Porquerolles: turquoise over white sand
Plage Notre-Dame on Porquerolles is regularly called one of the finest beaches in Europe, and from a boat anchored in 3 to 6 metres over its pale sand you get the picture the beach crowd cannot: the curve of white sand, the dark pines behind, and the gradient of the water from clear shallow to deep blue. It is sheltered from the east but exposed to the mistral, so it is a fine-weather photograph. The wider island has more, and the survey of anchorages at Porquerolles and the Hyeres islands covers the bays that work when the wind shifts.
The thing that makes the Porquerolles water so photogenic is also the thing you must protect: drop on the sand, never on the dark Posidonia seagrass. Beyond the law, which fines big yachts up to 150,000 euros for damaging it, the clear sandy patches are exactly what gives you the turquoise. Anchor on the grass and you both break the rules and ruin your own shot. The reasoning is in the piece on the Posidonia anchoring ban in France.
Saint-Honorat: monastery, vines and quiet water
For a photograph with a story in it, Saint-Honorat in the Lerins is hard to beat. The monastery island sits 1.6 kilometres off Cannes, just 1.5 kilometres long and 400 metres wide, and a Cistercian community has worked its 8-hectare vineyard since 1869, producing around 35,000 bottles a year.

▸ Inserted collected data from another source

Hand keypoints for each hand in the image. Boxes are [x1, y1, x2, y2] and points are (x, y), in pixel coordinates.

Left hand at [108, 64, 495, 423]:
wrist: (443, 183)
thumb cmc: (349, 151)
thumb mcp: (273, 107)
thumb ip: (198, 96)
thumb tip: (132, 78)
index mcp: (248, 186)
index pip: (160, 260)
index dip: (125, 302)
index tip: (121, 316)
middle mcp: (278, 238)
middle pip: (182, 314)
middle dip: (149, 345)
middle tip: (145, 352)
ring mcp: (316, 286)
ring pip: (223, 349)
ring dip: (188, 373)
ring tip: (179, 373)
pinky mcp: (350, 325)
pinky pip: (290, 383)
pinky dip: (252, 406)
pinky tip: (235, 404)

From a boat in the marked anchorage zones you can frame the fortified monastery tower against the vines and the sea, with none of the marina clutter of the mainland. Late afternoon light on the old stone, a glass of the monks' wine in the cockpit, and you have a picture that says Mediterranean monastery rather than tourist beach. It is the opposite of En-Vau's drama, a quiet, composed shot, and the two together make a Riviera photo essay on their own.
Shooting from a boat: the practical bits
A few things that have improved my anchorage photographs more than any lens:
- Shoot the bays of the south early or late. The midday Mediterranean light is harsh and flattens the water; the gold hour after sunrise and before sunset is where the colour lives.

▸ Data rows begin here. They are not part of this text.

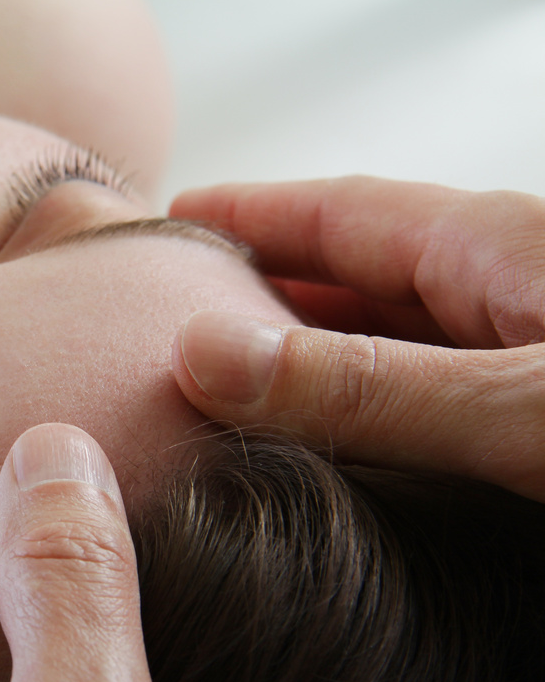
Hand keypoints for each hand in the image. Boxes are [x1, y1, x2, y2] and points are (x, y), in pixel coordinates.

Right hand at [168, 176, 544, 501]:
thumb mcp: (520, 404)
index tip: (172, 224)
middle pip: (361, 281)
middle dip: (265, 297)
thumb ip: (369, 386)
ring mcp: (529, 370)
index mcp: (501, 249)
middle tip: (173, 328)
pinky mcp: (534, 434)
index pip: (343, 214)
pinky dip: (367, 430)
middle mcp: (514, 296)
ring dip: (312, 374)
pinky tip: (335, 467)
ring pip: (396, 353)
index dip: (249, 216)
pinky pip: (433, 417)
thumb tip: (207, 354)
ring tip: (227, 403)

- For the turquoise of the Glenan or Porquerolles, you need sun high enough to light the sand through the water, so a bright day around midday beats a low-sun evening. The two needs conflict, so pick your bay to suit the day's light.
- A polarising filter cuts the surface glare and deepens the blue more than any edit. It is the one bit of kit I would not cruise without if photographs matter to you.

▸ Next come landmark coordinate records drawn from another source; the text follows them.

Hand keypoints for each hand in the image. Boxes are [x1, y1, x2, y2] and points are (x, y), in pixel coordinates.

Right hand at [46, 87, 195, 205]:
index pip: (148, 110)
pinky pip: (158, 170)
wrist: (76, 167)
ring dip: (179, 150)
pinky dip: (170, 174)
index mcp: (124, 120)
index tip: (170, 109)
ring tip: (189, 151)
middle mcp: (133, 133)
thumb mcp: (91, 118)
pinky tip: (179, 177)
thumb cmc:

- Anchor cleanly, set the hook, then take the dinghy off the boat to photograph it. The picture is almost always better with the boat as the subject, framed against the bay, rather than shot from aboard.
Houat and the white-sand Atlantic
Brittany hides one more photograph that surprises everyone. The great beach of Treac'h er Goured on Houat runs 2.2 kilometres in an arc of fine pale sand backed by a belt of dunes, and on a bright day the water over it turns a clear green that has no business being that far north. A boat anchored off the beach, framed against the dunes with the open Atlantic behind, makes a picture that most people guess is somewhere far warmer. The light here is fickle, so this is a fine-weather shot taken when the sun is high enough to light the sand through the water. It is open to the east, so you photograph it on a westerly day, which also gives you the shelter to lie still while you work the angles.
The clifftop wildcard
For something most cruisers miss, the western drying anchorages have a stark beauty of their own. The Banc du Bucheron sandbank off the Fier d'Ars on Ile de Re dries to a vast expanse of clean sand at low water, an 800-hectare bay where you can anchor, dry out and walk the bank. Photographed at the turn of the tide, with the boat sitting on its own reflection over wet sand and La Rochelle's masts a forest on the horizon, it is as striking in its way as any turquoise calanque, and you will likely have it to yourself.